China demands Britain end ‘anti-China clamors’ over alleged spy linked to Prince Andrew

China demands Britain end 'anti-China clamors' over alleged spy linked to Prince Andrew

The Chinese Embassy in London lashed out at Britain on Tuesday accusing it of “anti-China manipulation and clamors” in a row over an alleged Chinese spy whose close relationship with Prince Andrew, Duke of York, caused authorities to ban him from the country on national security grounds. File photo by Hugo Philpott/UPI | License Photo

Dec. 17 (UPI) — The Chinese Embassy in London hit out at Britain on Tuesday, accusing it of “anti-China manipulation and clamors” in a row over an alleged Chinese spy whose close relationship with Prince Andrew, Duke of York, caused authorities to ban him from the country on national security grounds.
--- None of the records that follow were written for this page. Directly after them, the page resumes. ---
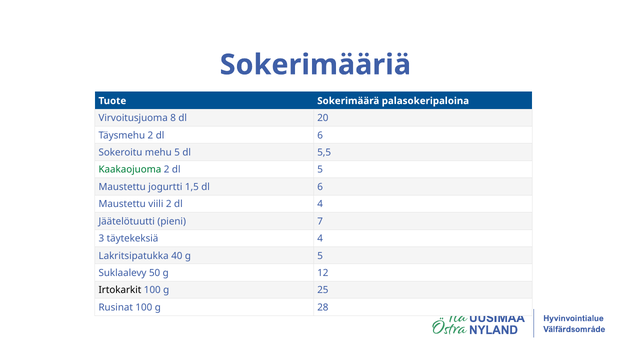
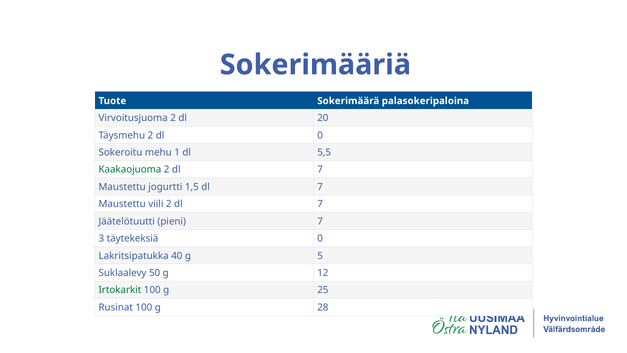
Virvoitusjuoma 8: 8 -> 2
2 dl 6: 6 -> 0
mehu 5: 5 -> 1
5 at (320, 170): 5 -> 7
1,5 dl 6: 6 -> 7
viili 2 dl 4: 4 -> 7
täytekeksiä 4: 4 -> 0
Irtokarkit colour: black -> green
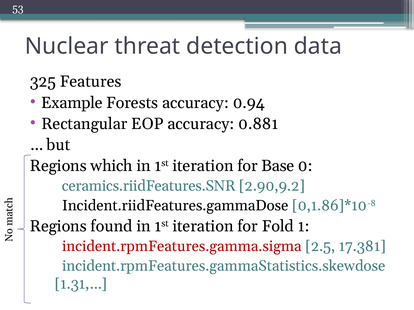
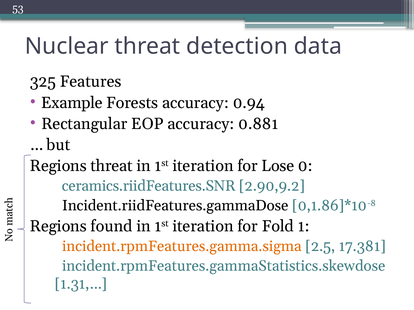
Regions which: which -> threat
Base: Base -> Lose
incident.rpmFeatures.gamma.sigma colour: red -> orange
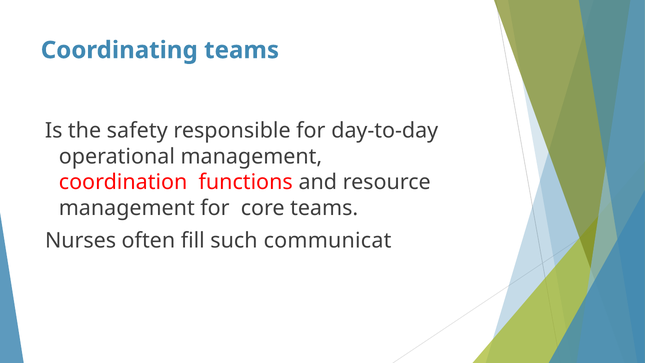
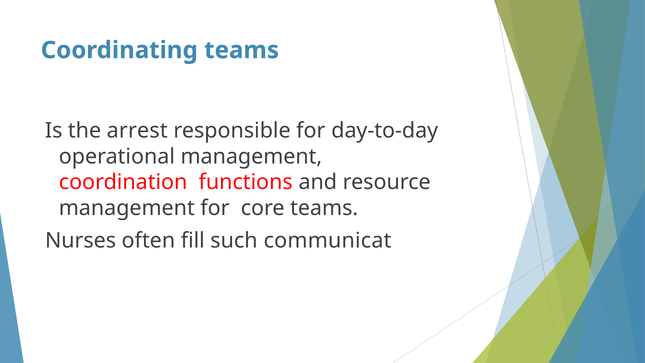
safety: safety -> arrest
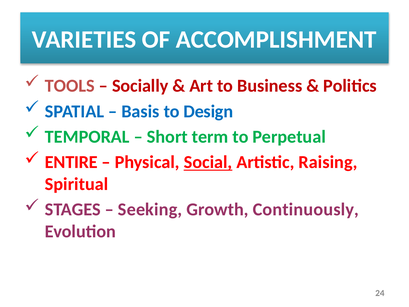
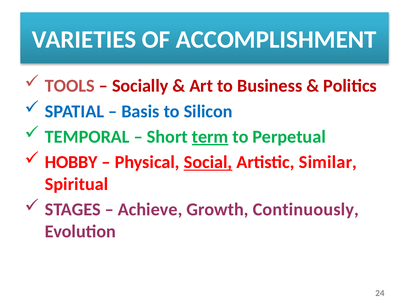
Design: Design -> Silicon
term underline: none -> present
ENTIRE: ENTIRE -> HOBBY
Raising: Raising -> Similar
Seeking: Seeking -> Achieve
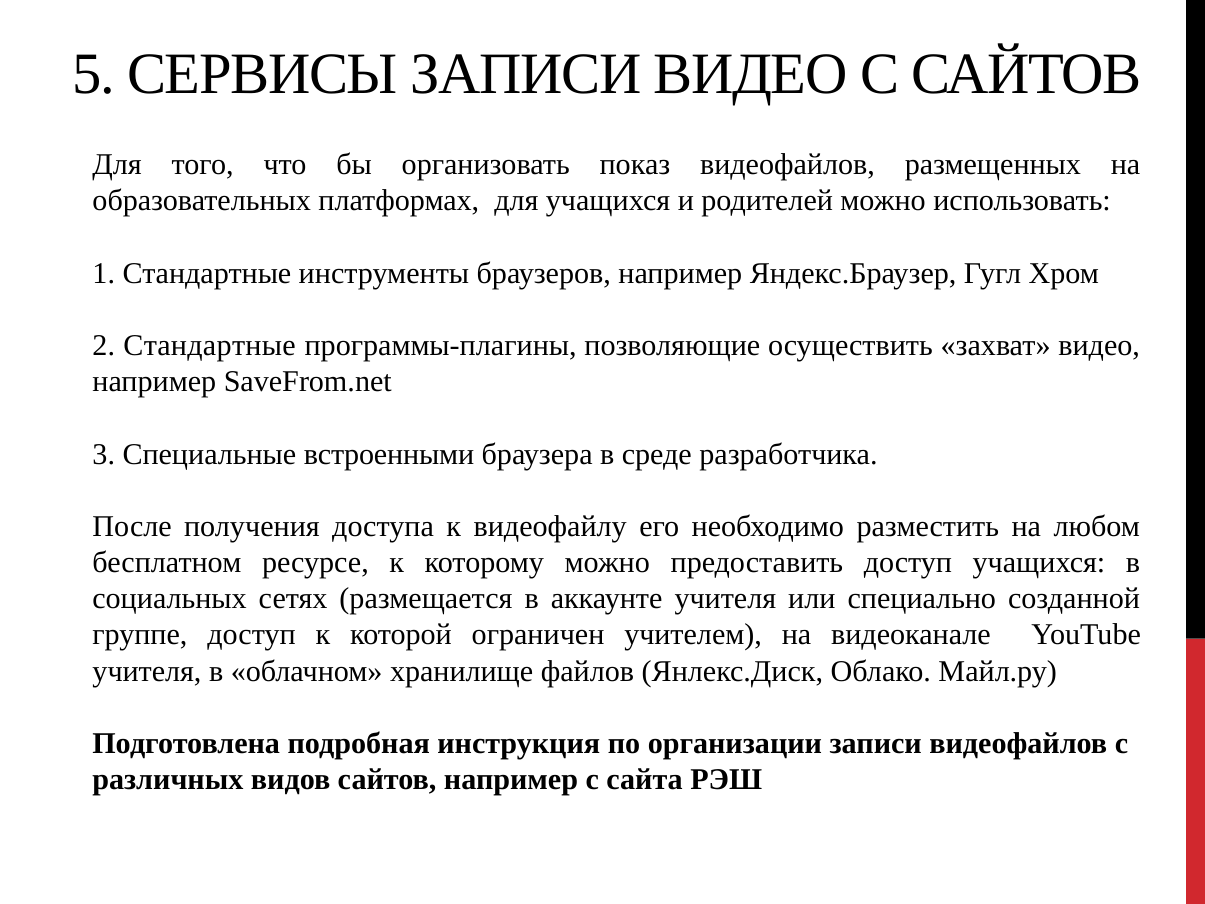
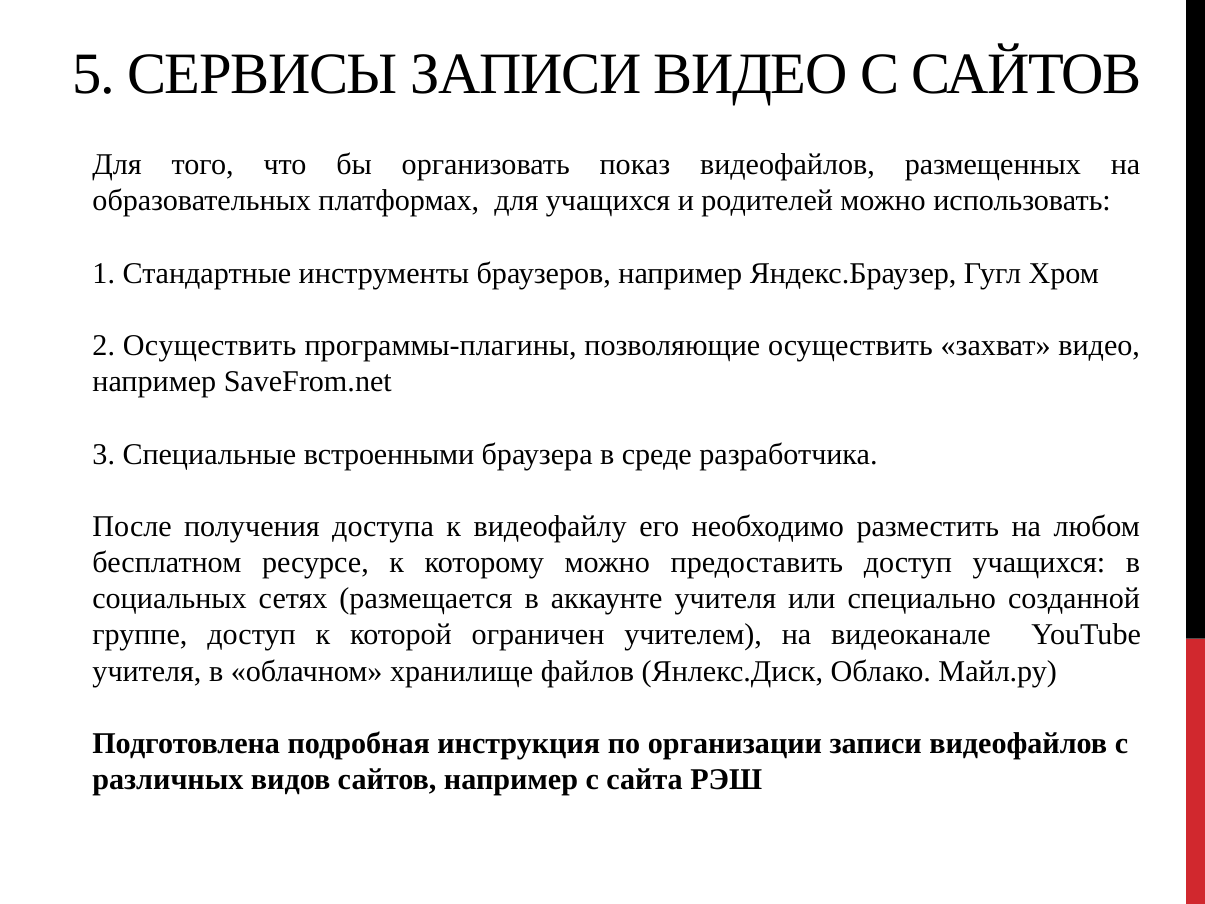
2 Стандартные: Стандартные -> Осуществить
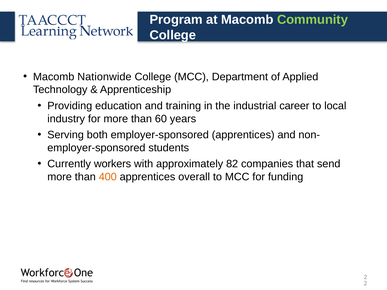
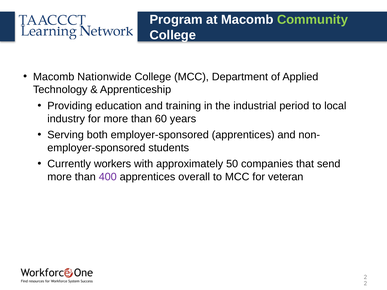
career: career -> period
82: 82 -> 50
400 colour: orange -> purple
funding: funding -> veteran
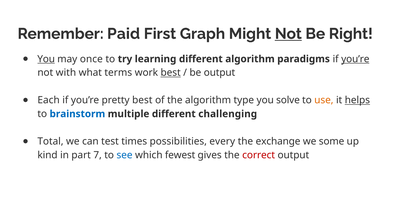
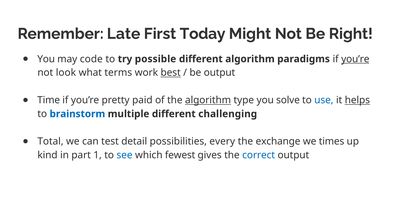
Paid: Paid -> Late
Graph: Graph -> Today
Not at (288, 34) underline: present -> none
You at (46, 59) underline: present -> none
once: once -> code
learning: learning -> possible
with: with -> look
Each: Each -> Time
pretty best: best -> paid
algorithm at (208, 100) underline: none -> present
use colour: orange -> blue
times: times -> detail
some: some -> times
7: 7 -> 1
correct colour: red -> blue
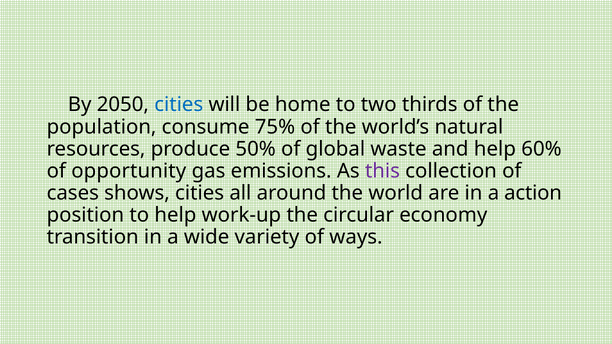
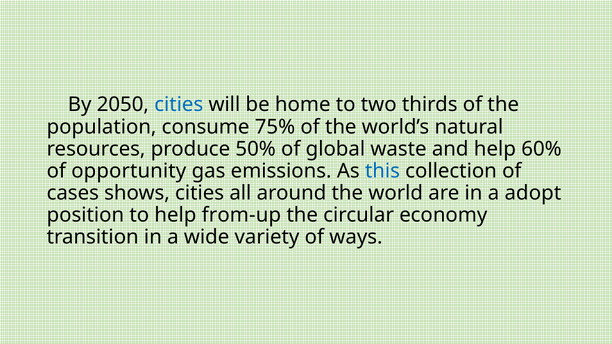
this colour: purple -> blue
action: action -> adopt
work-up: work-up -> from-up
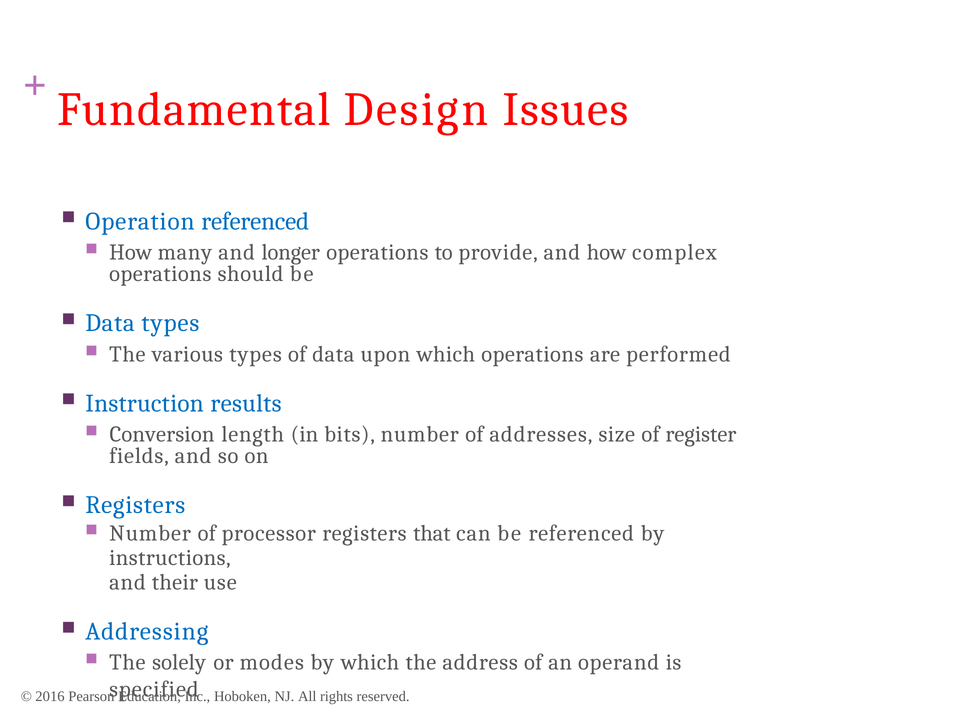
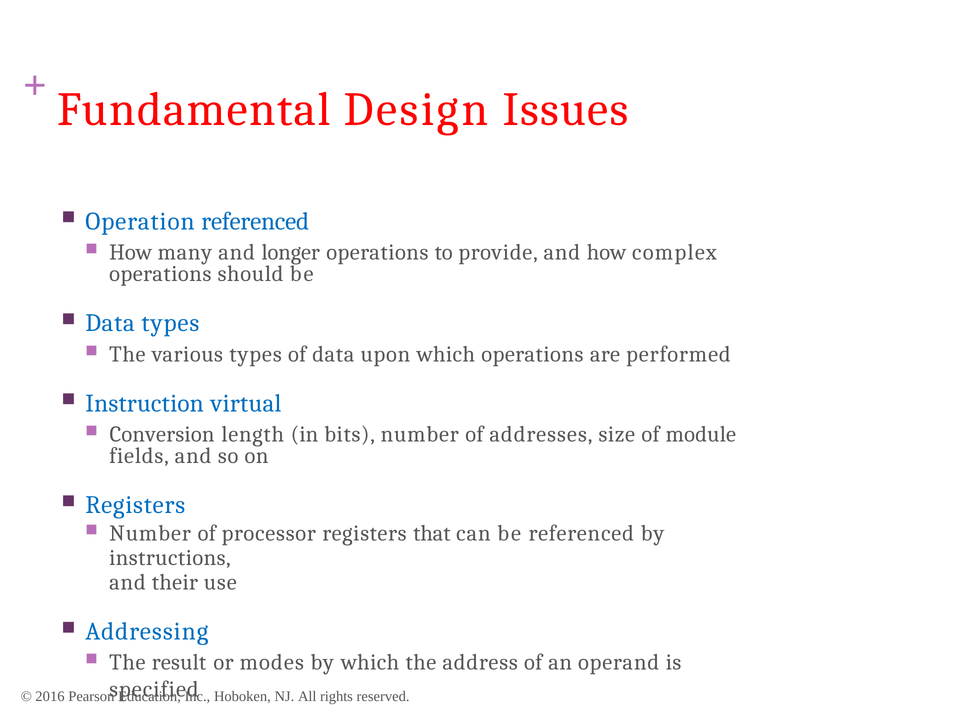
results: results -> virtual
register: register -> module
solely: solely -> result
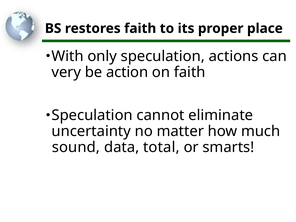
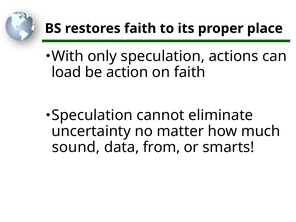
very: very -> load
total: total -> from
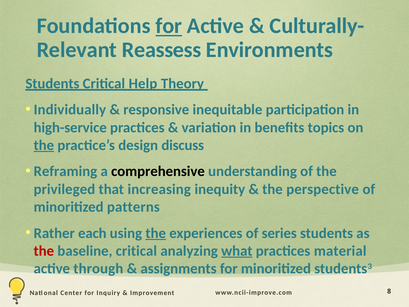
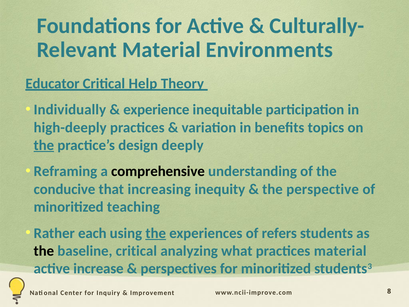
for at (169, 26) underline: present -> none
Reassess at (162, 50): Reassess -> Material
Students at (52, 83): Students -> Educator
responsive: responsive -> experience
high-service: high-service -> high-deeply
discuss: discuss -> deeply
privileged: privileged -> conducive
patterns: patterns -> teaching
series: series -> refers
the at (44, 251) colour: red -> black
what underline: present -> none
through: through -> increase
assignments: assignments -> perspectives
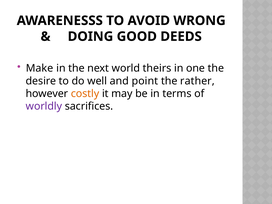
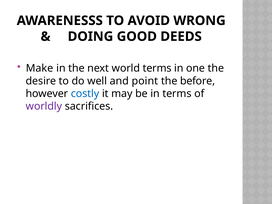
world theirs: theirs -> terms
rather: rather -> before
costly colour: orange -> blue
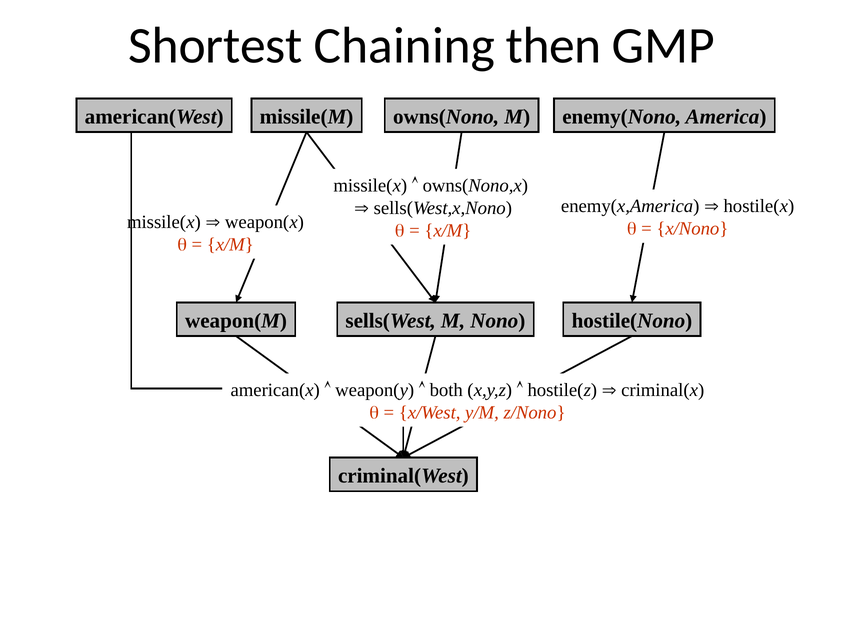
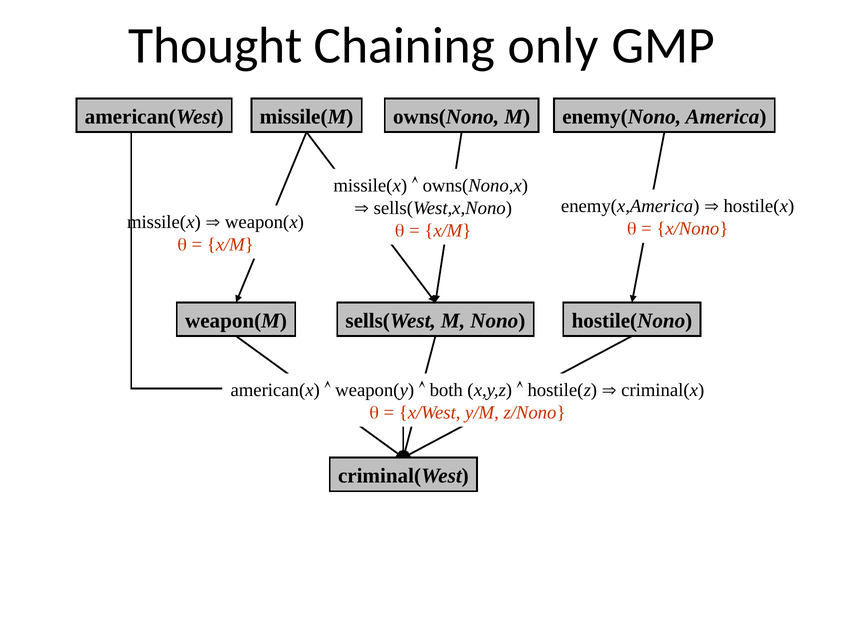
Shortest: Shortest -> Thought
then: then -> only
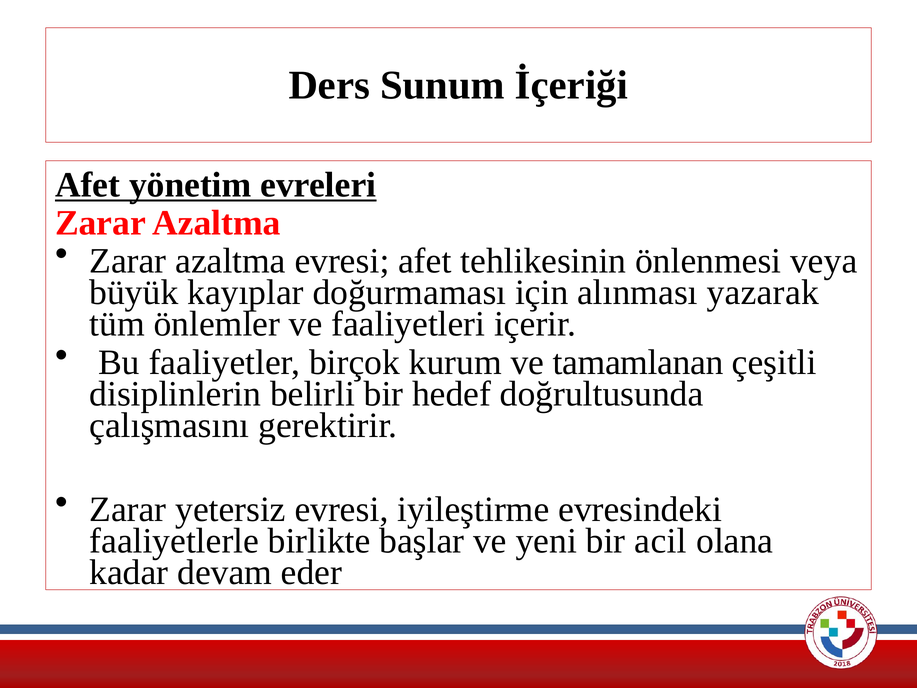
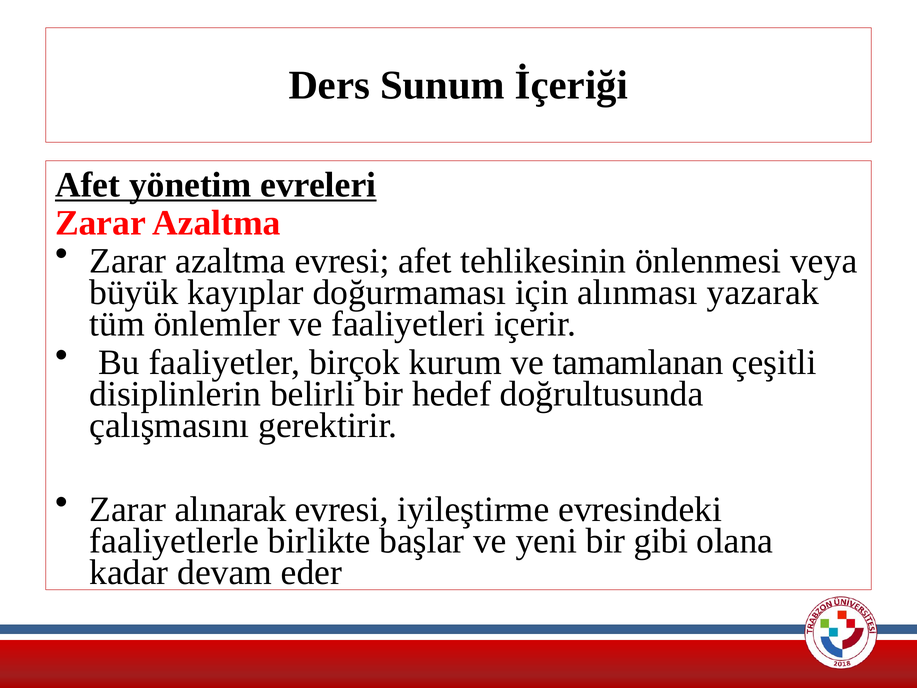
yetersiz: yetersiz -> alınarak
acil: acil -> gibi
A spokesman said in a news release the “Chinese spy” was in fact a businessman — identified as Yang Tengbo after he asked a court to lift an anonymity order Monday — who had made it clear he had done nothing wrong or illegal and condemned the “twisted mentality of a handful of U.K. MPs towards China.”

“What they are really up to is to smear China, target against the Chinese community in the U.K. and undermine normal personnel exchanges between China and the UK. We strongly condemn this,” said the spokesman

He added that the Communist Party of China and the Chinese government strongly believed bilateral relations should be based on mutual respect for each other’s sovereignty and territorial integrity and non-interference in the internal affairs of the other side.

“This is what we have been saying and what we have been doing. This is also why China has so many friends around the world.”

The spokesman also attacked some U.K. politicians’ attempts to “demonize China’s United Front work” saying it was a part of CPC endeavors to bring together various political parties and people from all walks of life, ethnic groups and organizations to promote cooperation and promote people-to-people exchanges and friendship with other countries.

“This is above-board and beyond reproach,” adding the aspersions being cast by the MPs were doomed to failure.

“We urge the U.K. side to immediately stop creating trouble, stop anti-China political manipulations, and stop undermining normal personnel exchanges between China and the U.K,” said the spokesman.

Yang’s link to the UF work department was one of the grounds a special immigration panel on Monday threw out his appeal against a 2023 order issued by then-Home Secretary Suella Braverman banning him from entering Britain.

The Special Immigration Appeals Commission heard the businessman, who divided his time between China and Britain since being granted the equivalent of a Green Card in 2013, was associated with the Chinese Communist Party arm which MI5 said was involved in “mounting patient, well-funded, deceptive campaigns to buy and exert influence.”

A search of his electronic devices when he was stopped as he entered the U.K. in November 2021 found a letter addressed to the Beijing UFWD, a list of people traveling in a delegation including a UFWD member and members with job roles listed as both UFWD and the Beijing Overseas Friendship Association, and a text message introducing himself as an overseas representative of the Chinese People’s Political Consultative Conference.

Together with Yang’s position as a close confidant of the duke in the prince’s role as an international ambassador for British business, backed up by letters and invitations to Prince Andrew’s official residence, the three-judge tribunal backed Barverman’s assessment that Yang posed a risk to Britain.

Yang, 50, appealed on the grounds the decision was unlawful and that the procedure had been unfair.

However, the court agreed Yang had failed to provide a full and open account of his relationship with the duke, which had a “covert and clandestine” element.

The Home Office argued Yang’s downplaying in a witness statement of his relationships with both the UFWD and the Duke “represented a threat to national security.”

Yang asked the high court in London to lift the anonymity order to allow him to publicly defend himself against accusations he said were “ill-founded.”

In a statement, Yang, who set up two companies in Britain after attending the University of York in the early 2000s, insisted he had “done nothing wrong or unlawful” and that the “widespread description of me as a ‘spy’ is entirely untrue”.

Prime Minister Keir Starmer has said he was “concerned about the challenge” posed by China, but his overall policy was to engage with China “cooperating where we need to cooperate” and taking issue with its actions “where we must and where we should.”

However, former Conservative Party leader, Iain Duncan Smith, MP, who is under Chinese sanctions and banned from entering the country, attacked Starmer’s Labor administration for being “weak” by tiptoeing around China on the issue, saying Yang was not the only Chinese national Britain had to worry about.

“He was one of some 40,000 members of the United [Front] Work Department, which the intelligence security committee report last year said, and I quote, ‘had penetrated every sector of the U.K. economy, spying, stealing intellectual property, influencing and shaping our institutions’,” said Duncan Smith.